### Study text

- - -

Created on 12-12-2015 07:48 AM
Please find the attached "Storm/Kafka Best Practices Guide". This document is intended to be an unofficial guide to developing and deploying streaming applications using Storm and Kafka. This is not the official Hortonworks documentation, but meant to be a collection of best practices from teams implementing Storm and Kafka in Production.
Pre-Reading
If you are new to Storm Development or operations, please review the Tutorial under the Storm Documentation “Read these first” section. This document covers the basics of Storm components and operations.
The Storm developer has much opportunity to make the topology fast, efficient, and easier to run in Production by his Operations team. This section will discuss the best practices from the developer’s perspective to achieve these goals.
Occasionally a live topology may need to be suspended, removed, modified and redeployed against the live stream of messages in order to change its core behavior. To allow for re-deploying an updated topology and avoid having to re-play messages from Kafka the developer should take the following steps when writing their topology:
When using KafkaSpout and preparing to deploy to production, ensure the following:
KafkaSpout stores the offsets into zookeeper. Be very careful during the re-deployment if you set forceFromStart to true ( which can be the case when you first deploy the topology) in KafkaConfig of the KafkaSpout it will ignore stored zookeeper offsets. Setting forceFromStart to true is useful in development when you need to test the same messages multiple times, but make sure you set it to false when deploying to production, else you’ll re-process already consumed messages each time you restart your topology. In some cases, you may want to run multiple versions of the same, or similar topologies. If that is so, you may specify different client ids for each topology version. Kafka will treat different client IDs as a different consumer applications and will track topic offsets independently of one another.

- - -

### Problem set
(1) In the Storm and Kafka best practices post, where does KafkaSpout store its offsets?
(2) Continue the Storm and Kafka best practices post from the point where it stops.

### Recorded information
- - -

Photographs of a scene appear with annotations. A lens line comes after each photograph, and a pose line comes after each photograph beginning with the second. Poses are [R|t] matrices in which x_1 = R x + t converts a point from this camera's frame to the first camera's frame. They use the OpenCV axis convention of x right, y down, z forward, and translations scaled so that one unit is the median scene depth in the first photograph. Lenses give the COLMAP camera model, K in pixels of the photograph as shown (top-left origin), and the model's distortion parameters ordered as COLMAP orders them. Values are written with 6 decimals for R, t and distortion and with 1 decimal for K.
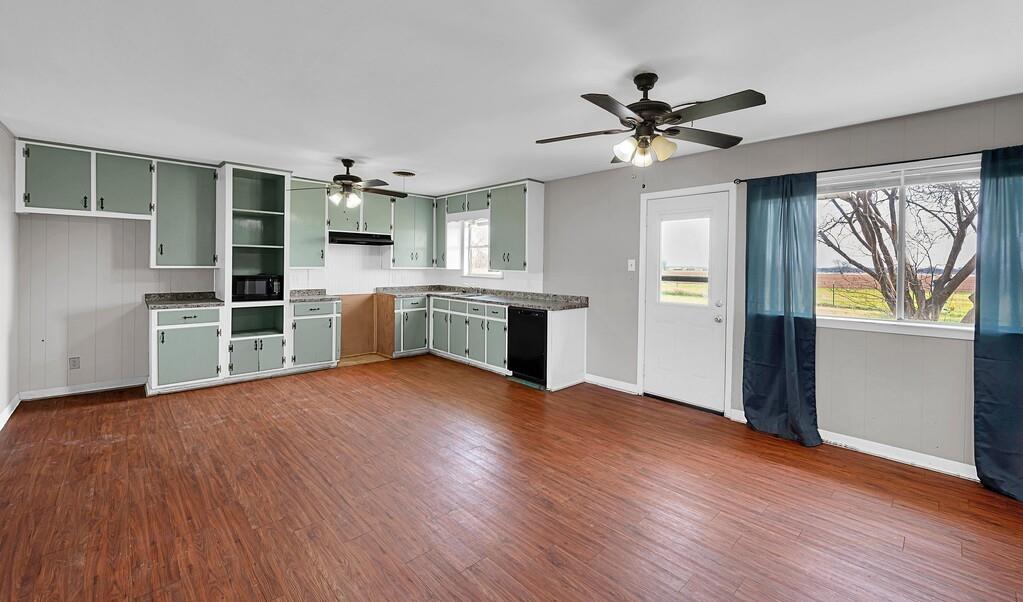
lens RADIAL K [[406.5, 0, 495.2], [0, 406.5, 266.1], [0, 0, 1]] dist [-0.000196, -0.000074]
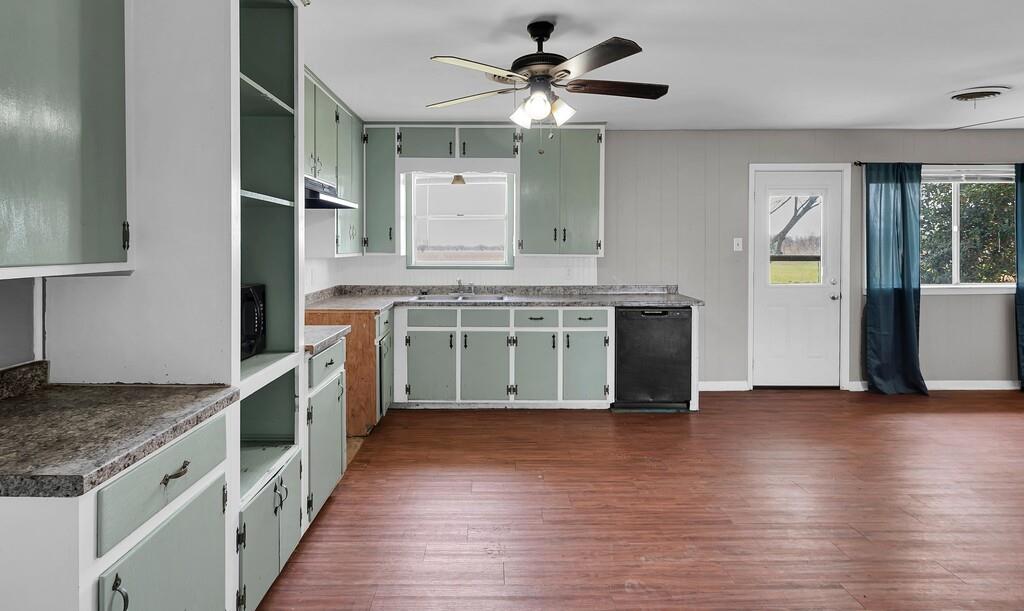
lens RADIAL K [[476.0, 0, 504.1], [0, 476.0, 256.2], [0, 0, 1]] dist [0.002128, 0.000421]
pose [[0.684861, -0.020105, 0.728396, -0.663596], [0.012882, 0.999797, 0.015484, 0.000018], [-0.728560, -0.001221, 0.684981, 0.588453]]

- - -

### Answers given
(1) In ZooKeeper.

(2)
Consider writing your topology so that the KafkaConfig.forceFromStart value is read from a properties file when your Topology’s main() method executes. This will allow your administrators to control whether the Kafka messages are replayed or not.
The following steps will allow you to deactivate and redeploy an existing topology without losing its current place in the message queue. This will help avoid having to replay messages:
To deploy a Storm topology and force it to replay messages from the beginning of the message queue:
Storm Supervisors are recommended to run under “Supervision”. This means that the storm worker processes will be automatically restarted if they fail for any reason. Instructions below to setup Supervision:
To configure Storm for operating under supervision: Follow the documentation located here:
Documentation - How To Configure Storm for Supervision
Before starting the ambari server and storm back up, due to a bug in the storm script that is targeted for HDP 2.2.3 the following change needs to be made manually on all hosts:
- cd /usr/hdp/current/storm-supervisor/bin/storm.distro
- Backup this file cp /usr/hdp/current/storm-storm/bin/storm.distro /usr/hdp/current/storm-storm/bin/storm.distro.orig
- Then edit this file to add the word "exec" to the last line like this so it should like this:
exec $PYTHON ${STORM_BIN_DIR}/storm.py $@
- ambari-server start
- service supervisord restart
- Start Storm through Ambari
Test that this is working:
[root@c6401 storm]# supervisorctl status
storm-supervisor RUNNING pid 8691, uptime 0:01:34
Control the number of workers per topology (post deployment) using “storm rebalance”
Existing workers are not killed to allow new topology submission. If new topology asks for something that can not be allocated, new topology will fail and existing ones will continue to run. You cannot change these jvm options for already running topologies.
Example:
# Reconfigure the topology "mytopology" to use 5 worker processes,
# the spout "blue-spout" to use 3 executors and
# the bolt "yellow-bolt" to use 10 executors.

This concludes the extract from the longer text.